Step 7: Install TensorRT Python Bindings
Install the wheels for TensorRT within your Conda environment to accelerate inference:
cd /usr/local/TensorRT-8.6.1/python
pip install tensorrt-8.6.1-cp39-none-linux_x86_64.whl
pip install tensorrt_dispatch-8.6.1-cp39-none-linux_x86_64.whl
pip install tensorrt_lean-8.6.1-cp39-none-linux_x86_64.whl
Step 8: Install JupyterLab
Configure JupyterLab for your workspace:
pip install jupyterlab
jupyter lab
Step 9: Install PyTorch with GPU Support
Install PyTorch with matched CUDA 12.1 builds:
pip install torch torchvision torchaudio --extra-index-url https://download.pytorch.org/whl/cu121
Verify PyTorch GPU access:
python -c "import torch; print(torch.cuda.is_available()); print(torch.cuda.get_device_name(0))"
Troubleshooting
If you encounter any issues:
- NVIDIA Drivers: Ensure your NVIDIA drivers are up to date on Windows.
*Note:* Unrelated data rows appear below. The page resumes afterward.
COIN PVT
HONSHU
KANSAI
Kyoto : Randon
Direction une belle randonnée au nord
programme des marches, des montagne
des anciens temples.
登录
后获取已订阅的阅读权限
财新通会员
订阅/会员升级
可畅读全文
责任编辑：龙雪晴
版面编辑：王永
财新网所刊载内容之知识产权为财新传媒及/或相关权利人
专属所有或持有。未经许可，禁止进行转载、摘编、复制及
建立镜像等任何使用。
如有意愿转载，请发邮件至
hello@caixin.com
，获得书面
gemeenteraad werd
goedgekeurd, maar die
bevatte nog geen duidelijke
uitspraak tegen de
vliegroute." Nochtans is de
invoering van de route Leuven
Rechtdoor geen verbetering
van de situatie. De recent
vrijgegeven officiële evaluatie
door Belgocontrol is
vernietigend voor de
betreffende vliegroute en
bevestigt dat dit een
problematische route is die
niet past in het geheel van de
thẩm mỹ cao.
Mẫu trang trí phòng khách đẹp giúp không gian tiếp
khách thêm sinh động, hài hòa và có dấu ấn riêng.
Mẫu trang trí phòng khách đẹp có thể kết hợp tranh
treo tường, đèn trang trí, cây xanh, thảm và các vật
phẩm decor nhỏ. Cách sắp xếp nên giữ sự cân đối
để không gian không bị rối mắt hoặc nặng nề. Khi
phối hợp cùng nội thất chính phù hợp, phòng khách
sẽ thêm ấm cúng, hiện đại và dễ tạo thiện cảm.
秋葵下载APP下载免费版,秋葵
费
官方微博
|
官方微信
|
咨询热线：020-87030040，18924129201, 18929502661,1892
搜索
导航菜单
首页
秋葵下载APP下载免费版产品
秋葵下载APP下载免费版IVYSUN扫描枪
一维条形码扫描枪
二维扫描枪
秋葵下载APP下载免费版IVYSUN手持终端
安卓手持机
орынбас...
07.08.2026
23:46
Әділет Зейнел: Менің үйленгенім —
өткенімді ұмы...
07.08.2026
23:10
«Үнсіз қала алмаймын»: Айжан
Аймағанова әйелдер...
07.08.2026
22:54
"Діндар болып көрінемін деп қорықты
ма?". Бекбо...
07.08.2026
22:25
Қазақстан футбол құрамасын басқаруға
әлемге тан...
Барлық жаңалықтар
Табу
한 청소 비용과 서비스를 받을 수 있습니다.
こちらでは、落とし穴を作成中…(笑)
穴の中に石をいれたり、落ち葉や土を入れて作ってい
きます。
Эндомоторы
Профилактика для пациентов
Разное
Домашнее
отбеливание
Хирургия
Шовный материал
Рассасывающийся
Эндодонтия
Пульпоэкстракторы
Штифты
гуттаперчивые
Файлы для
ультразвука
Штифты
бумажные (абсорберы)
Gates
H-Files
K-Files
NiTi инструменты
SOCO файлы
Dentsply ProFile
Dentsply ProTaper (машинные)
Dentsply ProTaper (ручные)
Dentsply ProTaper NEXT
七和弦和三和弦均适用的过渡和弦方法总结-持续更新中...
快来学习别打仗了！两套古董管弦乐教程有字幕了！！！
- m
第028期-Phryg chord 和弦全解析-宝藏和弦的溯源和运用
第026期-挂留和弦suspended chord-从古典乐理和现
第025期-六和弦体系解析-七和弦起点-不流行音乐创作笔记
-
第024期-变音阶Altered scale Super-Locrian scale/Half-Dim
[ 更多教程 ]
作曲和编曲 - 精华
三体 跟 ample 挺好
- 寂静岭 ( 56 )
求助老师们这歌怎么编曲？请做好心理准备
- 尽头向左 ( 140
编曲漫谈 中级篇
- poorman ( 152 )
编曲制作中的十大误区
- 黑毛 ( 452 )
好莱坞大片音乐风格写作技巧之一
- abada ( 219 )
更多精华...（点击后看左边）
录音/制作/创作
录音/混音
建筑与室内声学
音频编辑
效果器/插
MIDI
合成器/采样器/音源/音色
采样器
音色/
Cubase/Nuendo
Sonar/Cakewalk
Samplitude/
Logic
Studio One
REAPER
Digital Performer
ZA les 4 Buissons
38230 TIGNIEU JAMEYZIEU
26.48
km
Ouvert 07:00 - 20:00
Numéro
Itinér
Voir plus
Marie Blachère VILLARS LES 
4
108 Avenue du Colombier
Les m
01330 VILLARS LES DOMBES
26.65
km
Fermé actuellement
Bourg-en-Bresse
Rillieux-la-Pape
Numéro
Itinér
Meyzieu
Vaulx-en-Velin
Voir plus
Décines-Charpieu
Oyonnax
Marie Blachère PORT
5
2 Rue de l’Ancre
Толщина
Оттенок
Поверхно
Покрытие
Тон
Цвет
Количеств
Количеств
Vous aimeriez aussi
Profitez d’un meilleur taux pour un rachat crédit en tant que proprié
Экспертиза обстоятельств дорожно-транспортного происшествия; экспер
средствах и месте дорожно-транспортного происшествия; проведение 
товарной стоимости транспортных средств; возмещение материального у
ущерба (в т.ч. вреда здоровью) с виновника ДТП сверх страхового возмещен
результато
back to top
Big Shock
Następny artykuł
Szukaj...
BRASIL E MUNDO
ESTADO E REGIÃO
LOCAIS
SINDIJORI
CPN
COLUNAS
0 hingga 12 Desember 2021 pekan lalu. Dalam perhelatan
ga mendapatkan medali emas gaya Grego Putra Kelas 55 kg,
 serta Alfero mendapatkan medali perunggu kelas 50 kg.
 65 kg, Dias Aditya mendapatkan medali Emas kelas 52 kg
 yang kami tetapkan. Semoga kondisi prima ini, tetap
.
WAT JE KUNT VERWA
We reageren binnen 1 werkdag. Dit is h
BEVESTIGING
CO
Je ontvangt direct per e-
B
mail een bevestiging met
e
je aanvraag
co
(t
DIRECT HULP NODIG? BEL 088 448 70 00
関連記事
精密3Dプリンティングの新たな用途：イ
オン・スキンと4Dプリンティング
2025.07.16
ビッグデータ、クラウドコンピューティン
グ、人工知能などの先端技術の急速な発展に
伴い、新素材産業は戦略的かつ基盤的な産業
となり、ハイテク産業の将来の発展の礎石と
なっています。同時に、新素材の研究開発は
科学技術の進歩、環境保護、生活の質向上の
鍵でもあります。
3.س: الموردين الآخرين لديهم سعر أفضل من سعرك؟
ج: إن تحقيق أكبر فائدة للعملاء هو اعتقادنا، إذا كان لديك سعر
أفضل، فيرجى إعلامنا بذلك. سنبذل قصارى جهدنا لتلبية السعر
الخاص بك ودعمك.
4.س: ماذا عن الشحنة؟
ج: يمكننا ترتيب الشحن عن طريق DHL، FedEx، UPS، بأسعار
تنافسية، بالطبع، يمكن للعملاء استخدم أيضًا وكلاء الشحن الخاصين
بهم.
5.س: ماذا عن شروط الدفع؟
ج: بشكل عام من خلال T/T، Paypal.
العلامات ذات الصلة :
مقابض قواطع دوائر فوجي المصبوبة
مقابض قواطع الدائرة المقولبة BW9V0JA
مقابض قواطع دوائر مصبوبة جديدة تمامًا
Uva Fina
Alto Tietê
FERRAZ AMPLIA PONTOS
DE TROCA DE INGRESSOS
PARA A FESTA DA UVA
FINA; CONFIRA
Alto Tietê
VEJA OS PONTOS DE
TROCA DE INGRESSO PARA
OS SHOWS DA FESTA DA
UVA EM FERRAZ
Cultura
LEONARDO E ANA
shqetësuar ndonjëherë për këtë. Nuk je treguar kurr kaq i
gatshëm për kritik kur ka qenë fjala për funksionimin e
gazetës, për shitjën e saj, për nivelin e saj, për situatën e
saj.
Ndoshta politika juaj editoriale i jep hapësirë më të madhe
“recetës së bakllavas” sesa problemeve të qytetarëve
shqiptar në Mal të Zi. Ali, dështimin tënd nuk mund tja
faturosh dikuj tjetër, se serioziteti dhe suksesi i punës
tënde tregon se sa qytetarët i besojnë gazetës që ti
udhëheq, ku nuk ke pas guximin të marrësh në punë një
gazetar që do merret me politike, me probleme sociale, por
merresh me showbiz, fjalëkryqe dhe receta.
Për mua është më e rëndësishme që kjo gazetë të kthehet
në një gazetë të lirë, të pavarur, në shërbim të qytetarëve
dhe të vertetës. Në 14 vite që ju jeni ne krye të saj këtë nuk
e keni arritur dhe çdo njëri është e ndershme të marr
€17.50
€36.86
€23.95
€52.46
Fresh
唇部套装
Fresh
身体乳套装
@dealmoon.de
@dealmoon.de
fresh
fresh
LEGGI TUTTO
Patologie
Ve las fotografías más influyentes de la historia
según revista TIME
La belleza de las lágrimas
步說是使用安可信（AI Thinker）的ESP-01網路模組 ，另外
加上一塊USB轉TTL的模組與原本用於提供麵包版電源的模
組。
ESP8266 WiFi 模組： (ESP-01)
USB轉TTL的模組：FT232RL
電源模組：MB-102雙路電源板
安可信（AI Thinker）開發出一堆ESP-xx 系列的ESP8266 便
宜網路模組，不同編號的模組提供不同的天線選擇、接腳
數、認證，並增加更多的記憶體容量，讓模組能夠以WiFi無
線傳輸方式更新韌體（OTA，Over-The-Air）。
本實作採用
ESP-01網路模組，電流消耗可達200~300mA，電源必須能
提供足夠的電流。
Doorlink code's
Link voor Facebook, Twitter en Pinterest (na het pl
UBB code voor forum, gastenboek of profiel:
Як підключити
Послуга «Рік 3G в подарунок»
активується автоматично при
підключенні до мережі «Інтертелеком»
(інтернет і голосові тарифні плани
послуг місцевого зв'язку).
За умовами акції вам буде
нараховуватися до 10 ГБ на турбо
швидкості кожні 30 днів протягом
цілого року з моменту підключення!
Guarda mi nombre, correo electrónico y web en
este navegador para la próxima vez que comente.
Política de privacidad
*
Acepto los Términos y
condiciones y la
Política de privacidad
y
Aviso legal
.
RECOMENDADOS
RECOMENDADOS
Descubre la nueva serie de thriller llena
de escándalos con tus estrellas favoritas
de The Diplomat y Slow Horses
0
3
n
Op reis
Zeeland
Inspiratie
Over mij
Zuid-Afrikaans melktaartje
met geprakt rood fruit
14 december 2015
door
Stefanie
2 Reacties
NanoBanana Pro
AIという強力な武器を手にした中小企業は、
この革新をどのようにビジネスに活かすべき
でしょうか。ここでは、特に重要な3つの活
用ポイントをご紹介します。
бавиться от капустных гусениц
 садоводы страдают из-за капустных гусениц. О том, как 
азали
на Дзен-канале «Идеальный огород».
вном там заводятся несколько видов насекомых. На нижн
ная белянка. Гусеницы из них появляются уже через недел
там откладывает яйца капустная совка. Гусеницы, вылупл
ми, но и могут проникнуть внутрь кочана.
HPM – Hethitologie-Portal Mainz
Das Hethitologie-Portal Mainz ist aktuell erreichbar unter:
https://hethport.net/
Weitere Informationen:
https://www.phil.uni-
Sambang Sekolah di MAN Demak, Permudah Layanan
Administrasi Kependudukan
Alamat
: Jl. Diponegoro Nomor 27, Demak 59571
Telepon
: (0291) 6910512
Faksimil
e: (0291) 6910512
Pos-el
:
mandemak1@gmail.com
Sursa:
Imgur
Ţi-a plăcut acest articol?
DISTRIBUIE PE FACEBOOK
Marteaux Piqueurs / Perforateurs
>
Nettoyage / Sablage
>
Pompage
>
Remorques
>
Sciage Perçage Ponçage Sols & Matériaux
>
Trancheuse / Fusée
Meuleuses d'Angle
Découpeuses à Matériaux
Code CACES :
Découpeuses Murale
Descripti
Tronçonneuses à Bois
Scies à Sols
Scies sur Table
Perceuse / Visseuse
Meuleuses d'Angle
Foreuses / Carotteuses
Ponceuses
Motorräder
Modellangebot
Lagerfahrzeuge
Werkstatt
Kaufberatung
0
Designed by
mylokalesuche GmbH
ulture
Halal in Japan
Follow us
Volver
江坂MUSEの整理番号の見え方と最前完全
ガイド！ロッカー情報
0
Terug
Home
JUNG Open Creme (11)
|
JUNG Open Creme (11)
- WSL2 GPU View: Check if WSL2 can see your GPU by running
nvidia-smiin the terminal. - Paths Check: Verify environment variables:
echo $LD_LIBRARY_PATH. - CUDA Version: Make sure you’re using the correct CUDA version for your GPU.
Performance Tips
To optimize GPU performance:
- TensorRT: Use TensorRT for inference optimization.
- Mixed Precision: Enable mixed precision training when possible.
- GPU Memory: Monitor GPU memory usage with
nvidia-smi. - Isolation: Consider using Docker containers for isolated environments.